A data privacy framework designed for children, not adapted from adult consumer protection law. Teacher integration that treats AI as a tool in the hands of a professional, not a replacement for one. And a funding model that doesn't create years of advantage for wealthy districts that adopt first.

Districts already showing the fastest gains are doing something simpler. Compton Unified, highlighted in the CDE's own 2023-24 release, invested in in-class human tutors, expanded after-school tutoring, and teacher professional development. Fallbrook Union Elementary credited counselors, social workers, and behavior technicians. Benicia Unified funded districtwide professional learning and math instructional coaches. Real people, in buildings, working with children. Not a single district credited AI.

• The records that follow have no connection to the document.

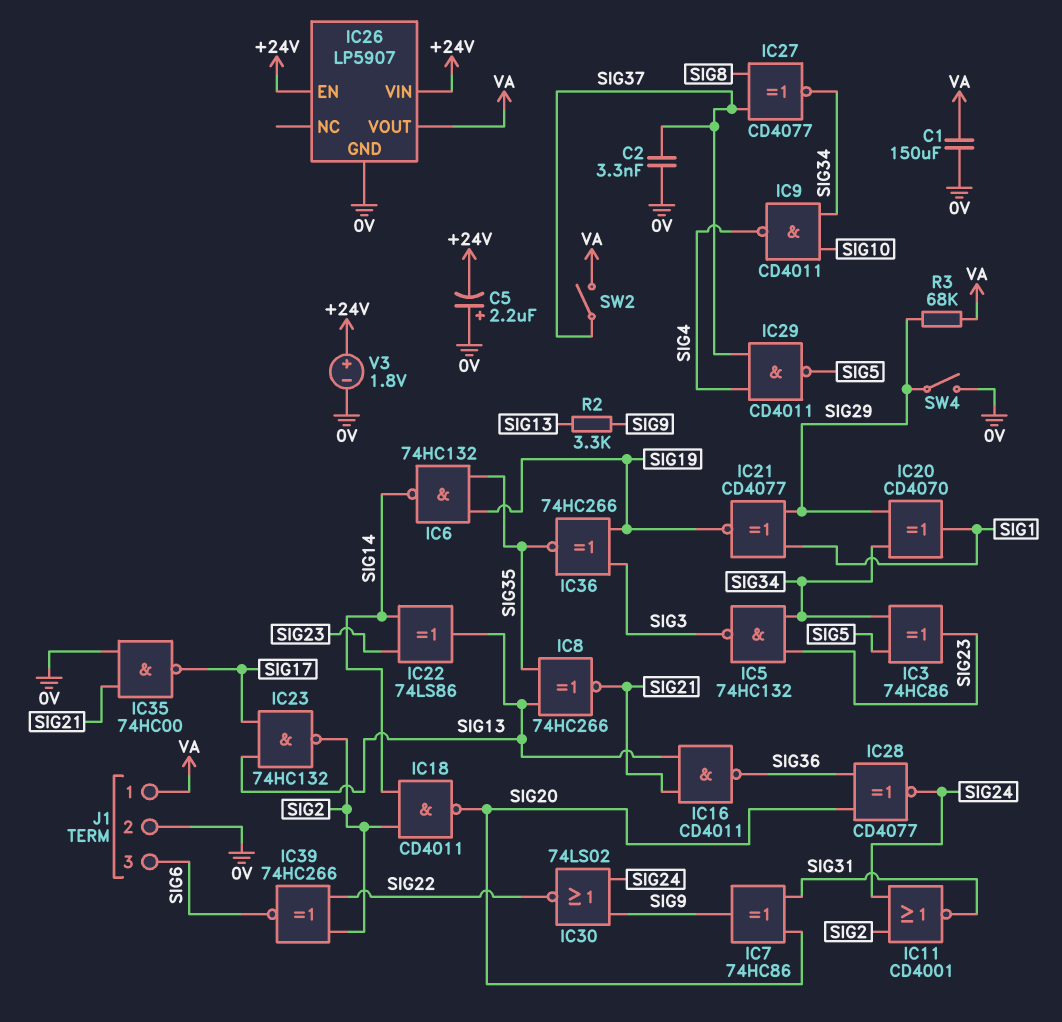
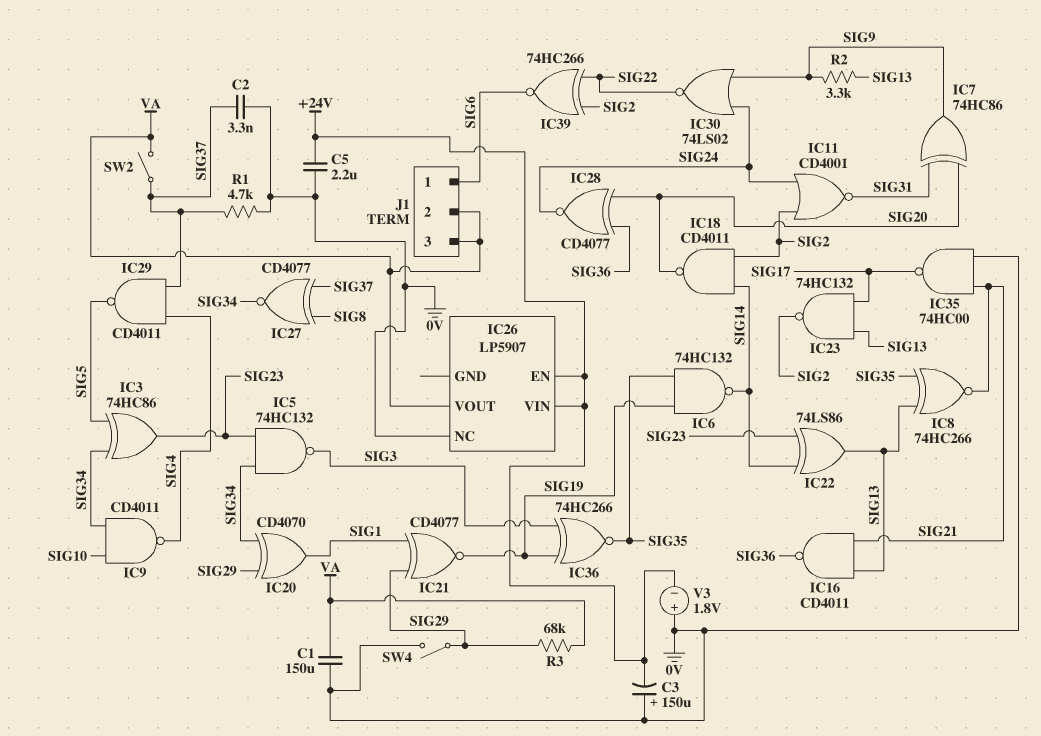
C3: none -> 150uF (plus 0V, minus +24V)
C5: 2.2uF (plus 0V, minus +24V) -> 2.2uF (+24V, 0V)
IC26 pin GND: 0V -> none
IC26 pin NC: none -> 0V
J1 pin 1: VA -> SIG6
J1 pin 2: 0V -> VA
J1 pin 3: SIG6 -> VA
R1: none -> 4.7k (0V, SIG37)
V3: 1.8V (plus +24V, minus 0V) -> 1.8V (plus 0V, minus +24V)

Maybe AI changes this in five years. Kestin's data is real. Even VanLehn's conservative 0.79 sigma is enormous. But a study of 194 Harvard students is not a policy prescription for 50 million. Until someone runs the trial in Compton, not Cambridge, the honest answer is: we don't know.

Ms. Okafor knows what her nine students need. She doesn't have enough minutes in the day to give it to them.

Whether an AI tutor could help her, or whether it would become one more thing she has to manage while the pacing guide marches on, depends on choices that haven't been made yet. By people who may never have set foot in Room 14.